Para Juan Doblas, alterar a delimitação da Flona, transformando-a em APA é dar um passo para trás e não vai resolver o problema. “Isso estimula as pessoas a desmatar mais na esperança de que no próximo ciclo do governo, as terras que estão desmatando fiquem desprotegidas e possam ser vendidas”, diz ele.

O ICMBio afirma que o PL enviado ao Congresso contém dispositivos legais que impediriam uma nova frente de desmate: os títulos emitidos estariam condicionados a ausência de desmate ilegal, haveria uma limitação de corte de floresta em 20% da área e a destinação prioritária dos remanescentes florestais seria para a produção florestal sustentável.

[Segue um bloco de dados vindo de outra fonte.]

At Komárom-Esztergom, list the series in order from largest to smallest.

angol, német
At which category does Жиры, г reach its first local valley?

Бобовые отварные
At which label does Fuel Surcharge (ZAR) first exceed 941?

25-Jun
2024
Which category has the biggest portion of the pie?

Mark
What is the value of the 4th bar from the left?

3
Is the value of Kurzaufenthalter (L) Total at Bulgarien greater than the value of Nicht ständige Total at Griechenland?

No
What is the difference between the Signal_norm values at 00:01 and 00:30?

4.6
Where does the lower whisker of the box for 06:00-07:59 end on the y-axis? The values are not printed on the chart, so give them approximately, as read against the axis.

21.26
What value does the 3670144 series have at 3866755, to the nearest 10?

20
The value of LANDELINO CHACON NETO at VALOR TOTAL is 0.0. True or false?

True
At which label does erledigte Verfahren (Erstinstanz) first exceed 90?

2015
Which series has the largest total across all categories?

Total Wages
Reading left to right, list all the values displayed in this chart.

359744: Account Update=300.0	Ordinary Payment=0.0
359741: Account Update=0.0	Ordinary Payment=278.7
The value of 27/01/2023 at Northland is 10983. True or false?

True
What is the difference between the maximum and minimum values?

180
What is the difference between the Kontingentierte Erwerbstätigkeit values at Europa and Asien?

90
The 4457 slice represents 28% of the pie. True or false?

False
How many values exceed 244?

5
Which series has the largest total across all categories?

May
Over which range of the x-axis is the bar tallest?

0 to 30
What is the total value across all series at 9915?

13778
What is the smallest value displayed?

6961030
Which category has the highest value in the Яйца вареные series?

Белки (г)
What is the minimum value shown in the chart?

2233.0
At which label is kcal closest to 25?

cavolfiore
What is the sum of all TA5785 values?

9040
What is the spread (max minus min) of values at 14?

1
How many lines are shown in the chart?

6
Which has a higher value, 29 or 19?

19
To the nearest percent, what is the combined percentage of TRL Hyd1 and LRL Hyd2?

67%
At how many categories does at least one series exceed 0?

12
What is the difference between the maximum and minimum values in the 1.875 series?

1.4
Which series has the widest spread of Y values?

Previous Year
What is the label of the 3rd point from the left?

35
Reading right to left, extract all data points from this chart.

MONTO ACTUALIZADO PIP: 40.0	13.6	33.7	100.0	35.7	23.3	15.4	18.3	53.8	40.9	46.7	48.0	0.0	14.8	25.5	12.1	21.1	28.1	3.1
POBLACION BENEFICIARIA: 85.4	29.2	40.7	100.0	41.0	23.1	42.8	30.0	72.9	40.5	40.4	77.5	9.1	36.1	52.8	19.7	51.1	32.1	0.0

“Em princípio, a transformação de parte da Flona em APA não deveria impactar no desmatamento. Agora, a não resolução do problema, que só pode ser feita pelo Congresso, este sim tem impactos, porque os grupos de pressão continuam atuando”, afirma Luiz Felipe de Luca, Coordenador Geral de Proteção do ICMBio.

Ferrogrão

Outra ameaça que paira sobre a área é a ferrovia Ferrogrão, idealizada com o intuito de escoar a produção de soja para os portos do Norte do país, cortando os Estados do Mato Grosso e Pará. Segundo Oviedo, a ferrovia reduziria o custo para a exploração agrícola nesse trecho da Amazônia ao baratear o valor do transporte. Isso aumentaria a demanda por território (terras agricultáveis) nesta região.

Com isso, as terras localizadas nessa região estarão entre as mais ameaçadas da Amazônia. “O preço da terra ao longo da rota da Ferrogrão já está aumentando, e há relatos de que a pressão sobre a Flona do Jamanxim está crescendo em consequência disso”, afirma Oviedo.